## Task statement
Could you output exactly the lines from the one containing "## L4 스위치와 L7 스위치 차이" through the end of the records below, and nothing more?

## Available data
○ ○ ○
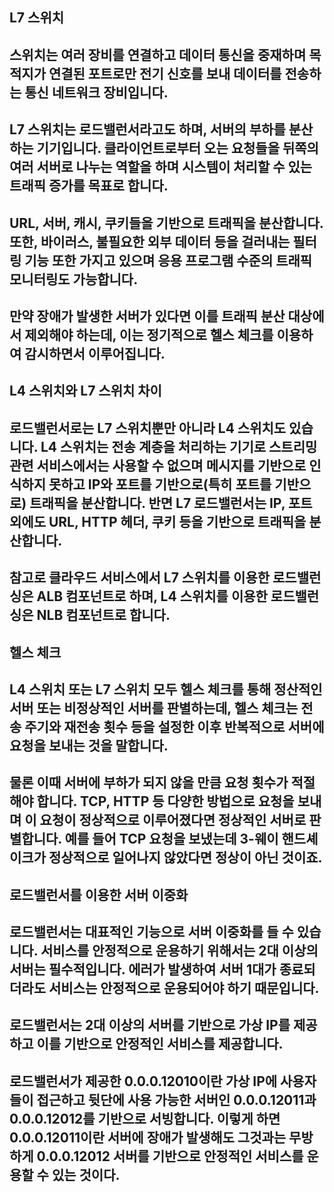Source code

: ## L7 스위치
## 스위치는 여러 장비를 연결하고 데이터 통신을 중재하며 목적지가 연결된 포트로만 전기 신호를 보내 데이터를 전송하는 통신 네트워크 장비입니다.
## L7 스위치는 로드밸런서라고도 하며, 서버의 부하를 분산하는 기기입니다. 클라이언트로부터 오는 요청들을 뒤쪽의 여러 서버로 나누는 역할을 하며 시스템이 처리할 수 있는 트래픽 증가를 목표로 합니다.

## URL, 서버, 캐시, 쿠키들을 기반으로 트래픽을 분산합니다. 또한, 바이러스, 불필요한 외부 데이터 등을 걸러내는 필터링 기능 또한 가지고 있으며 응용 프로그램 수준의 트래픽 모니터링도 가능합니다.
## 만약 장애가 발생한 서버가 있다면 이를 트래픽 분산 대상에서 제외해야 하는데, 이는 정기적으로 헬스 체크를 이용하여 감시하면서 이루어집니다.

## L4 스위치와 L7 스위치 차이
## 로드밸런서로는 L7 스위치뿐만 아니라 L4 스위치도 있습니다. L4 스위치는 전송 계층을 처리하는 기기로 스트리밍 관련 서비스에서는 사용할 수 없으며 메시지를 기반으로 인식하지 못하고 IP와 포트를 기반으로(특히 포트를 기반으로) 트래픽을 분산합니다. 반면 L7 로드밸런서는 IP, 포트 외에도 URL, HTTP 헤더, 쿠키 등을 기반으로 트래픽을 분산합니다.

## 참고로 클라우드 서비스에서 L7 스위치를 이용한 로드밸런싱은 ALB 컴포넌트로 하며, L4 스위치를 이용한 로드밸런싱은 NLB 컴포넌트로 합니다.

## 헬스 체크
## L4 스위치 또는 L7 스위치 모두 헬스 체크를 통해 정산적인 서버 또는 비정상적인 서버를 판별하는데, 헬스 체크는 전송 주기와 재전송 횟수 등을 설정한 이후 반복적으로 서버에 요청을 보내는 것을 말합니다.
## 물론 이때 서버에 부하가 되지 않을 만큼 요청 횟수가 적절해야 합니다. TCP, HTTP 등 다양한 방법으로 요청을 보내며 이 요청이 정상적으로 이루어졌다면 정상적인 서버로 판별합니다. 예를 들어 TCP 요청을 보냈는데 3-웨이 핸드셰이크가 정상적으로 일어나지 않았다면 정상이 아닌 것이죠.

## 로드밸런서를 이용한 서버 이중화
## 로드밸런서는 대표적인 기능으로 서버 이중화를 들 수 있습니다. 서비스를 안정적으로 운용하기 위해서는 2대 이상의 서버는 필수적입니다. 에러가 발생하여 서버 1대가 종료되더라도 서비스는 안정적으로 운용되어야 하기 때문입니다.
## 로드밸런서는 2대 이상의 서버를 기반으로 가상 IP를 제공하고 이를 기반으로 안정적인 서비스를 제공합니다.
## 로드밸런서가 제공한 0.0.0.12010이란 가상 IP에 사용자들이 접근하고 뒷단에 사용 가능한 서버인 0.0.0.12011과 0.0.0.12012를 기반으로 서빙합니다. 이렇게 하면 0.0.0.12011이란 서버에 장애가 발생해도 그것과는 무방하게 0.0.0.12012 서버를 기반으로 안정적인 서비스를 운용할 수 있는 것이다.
○ ○ ○
## Reply to the task
## L4 스위치와 L7 스위치 차이
## 로드밸런서로는 L7 스위치뿐만 아니라 L4 스위치도 있습니다. L4 스위치는 전송 계층을 처리하는 기기로 스트리밍 관련 서비스에서는 사용할 수 없으며 메시지를 기반으로 인식하지 못하고 IP와 포트를 기반으로(특히 포트를 기반으로) 트래픽을 분산합니다. 반면 L7 로드밸런서는 IP, 포트 외에도 URL, HTTP 헤더, 쿠키 등을 기반으로 트래픽을 분산합니다.

## 참고로 클라우드 서비스에서 L7 스위치를 이용한 로드밸런싱은 ALB 컴포넌트로 하며, L4 스위치를 이용한 로드밸런싱은 NLB 컴포넌트로 합니다.

## 헬스 체크
## L4 스위치 또는 L7 스위치 모두 헬스 체크를 통해 정산적인 서버 또는 비정상적인 서버를 판별하는데, 헬스 체크는 전송 주기와 재전송 횟수 등을 설정한 이후 반복적으로 서버에 요청을 보내는 것을 말합니다.
## 물론 이때 서버에 부하가 되지 않을 만큼 요청 횟수가 적절해야 합니다. TCP, HTTP 등 다양한 방법으로 요청을 보내며 이 요청이 정상적으로 이루어졌다면 정상적인 서버로 판별합니다. 예를 들어 TCP 요청을 보냈는데 3-웨이 핸드셰이크가 정상적으로 일어나지 않았다면 정상이 아닌 것이죠.

## 로드밸런서를 이용한 서버 이중화
## 로드밸런서는 대표적인 기능으로 서버 이중화를 들 수 있습니다. 서비스를 안정적으로 운용하기 위해서는 2대 이상의 서버는 필수적입니다. 에러가 발생하여 서버 1대가 종료되더라도 서비스는 안정적으로 운용되어야 하기 때문입니다.
## 로드밸런서는 2대 이상의 서버를 기반으로 가상 IP를 제공하고 이를 기반으로 안정적인 서비스를 제공합니다.
## 로드밸런서가 제공한 0.0.0.12010이란 가상 IP에 사용자들이 접근하고 뒷단에 사용 가능한 서버인 0.0.0.12011과 0.0.0.12012를 기반으로 서빙합니다. 이렇게 하면 0.0.0.12011이란 서버에 장애가 발생해도 그것과는 무방하게 0.0.0.12012 서버를 기반으로 안정적인 서비스를 운용할 수 있는 것이다.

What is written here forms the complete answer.